9 PM ET: The Decision begins. Stuart Scott, Michael Wilbon, and Jon Barry gather in an ESPN studio somewhere and welcome everyone to the show. They explain that this night is huge and explain to people who have had their head buried in the sand what is going on, and why this is so important. During this portion of the show, there might be some graphics indicating the various teams in play, 2009-10 record, team draft picks, notable offseason news, and other crap that will help fill space on the screen.
9:14 PM: Commercial break. Expect ads by the two sponsors Bing and the University of Phoenix, as well as McDonald’s and vitaminwater.
9:17 PM: Back to the studio. More emphasis on how important it is for you to keep watching. They’ll probably cover other free agent signings, and how that might affect LeBron’s decision. The analysts will then give their predictions on where LeBron will go. They’ll then tease viewers with a look at the other studio where LeBron is.

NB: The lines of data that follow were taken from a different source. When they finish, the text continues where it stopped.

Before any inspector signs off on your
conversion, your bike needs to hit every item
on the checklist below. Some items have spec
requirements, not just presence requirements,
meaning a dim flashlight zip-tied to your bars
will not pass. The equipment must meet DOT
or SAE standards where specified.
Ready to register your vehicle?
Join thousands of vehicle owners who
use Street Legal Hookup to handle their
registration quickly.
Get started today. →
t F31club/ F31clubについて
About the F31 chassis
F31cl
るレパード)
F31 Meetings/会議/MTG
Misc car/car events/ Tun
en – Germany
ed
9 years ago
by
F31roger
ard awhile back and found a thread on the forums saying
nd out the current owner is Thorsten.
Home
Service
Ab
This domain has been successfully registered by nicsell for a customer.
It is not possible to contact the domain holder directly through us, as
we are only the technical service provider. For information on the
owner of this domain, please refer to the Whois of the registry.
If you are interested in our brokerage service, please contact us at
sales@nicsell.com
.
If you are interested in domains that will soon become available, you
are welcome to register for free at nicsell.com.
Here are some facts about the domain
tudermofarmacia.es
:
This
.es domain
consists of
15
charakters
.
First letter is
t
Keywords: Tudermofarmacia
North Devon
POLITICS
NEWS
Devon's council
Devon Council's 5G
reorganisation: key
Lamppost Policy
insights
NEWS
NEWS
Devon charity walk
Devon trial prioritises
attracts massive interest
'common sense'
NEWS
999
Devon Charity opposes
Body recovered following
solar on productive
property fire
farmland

9:24 PM: More commercials.
9:27 PM: They go live to LeBron’s studio. I’m imagining a setup very similar to the NBA Draft Lottery: Podiums for each team involved, with GMs or owners (or both) seated behind them. LeBron won’t be on-stage yet, but the analysts will interview the GMs and owners. “What did you say to LeBron? What do you think your chances are?” they will ask. Answers to aforementioned questions: “We made a very strong presentation” and “We think our chances are good.”
9:35 PM: Even more commercials. An ad will probably be repeated for the third time.
9:38 PM: The phrase “We’re getting very close to hearing LeBron’s decision, now” will be uttered for the fourteenth time. A recap of why LeBron should go to each team. Another emphasis on why it’s so important for people to continue watching. LeBron will come on stage and deliver a short monologue explaining his process, explain his role in the Boys and Girls Clubs of America, and make some remark as to how he is making this choice based on what is best for the future. During this monologue, there will be close-ups of the various owners and GMs present, and maybe some shots of various places in the candidate cities that have a lot of fans gathered to help gauge fan reaction.
9:45 PM: Two ways LeBron can announce the team he has selected:
Option A: NBA Lottery-style, big goofy envelopes and all. LeBron eliminates teams one-by-one, maybe giving a brief reason why he didn’t make that decision. Maybe even a cliff-hanger over the next commercial break when it comes down to two teams.
Option B: LeBron flat-out announces who he’s going to sign with, replete with a large wooden desk and fancy pens to sign with. The owner(s) and GM presents LeBron’s new jersey with the team (and his new number), amidst many flashbulbs flashing. Fade to commercial break with a graphic teasing an exclusive interview with LeBron.
9:48 PM: Commercial break. If LeBron has selected a team by now, expect an ad from the NBA.com Shop where you can purchase LeBron’s jersey RIGHT NOW (similar to what Sports Illustrated does after a team wins the Super Bowl).
9:51 PM: The analysts ask LeBron dumb questions about why he selected the team that he did. If he doesn’t stay in Cleveland, the first question will probably be, “Why didn’t you stay in Cleveland?” or the slightly-more advanced, “Was it difficult leaving your hometown?” Answers to questions: “I have a great opportunity to play for a team and hopefully we’ll win a championship. I can’t wait to play with (insert notable player from new team here).” “Yes, it was a very difficult decision, but I’m hoping that my fans will still support me as I move on to the next stage of my career.”
9:56 PM: LeBron’s interview concludes, and then the analysts give their opinions of if LeBron made the right move. They’ll point to potential teammates still in the free agent pool, salary cap space, or the projected lineup for next season.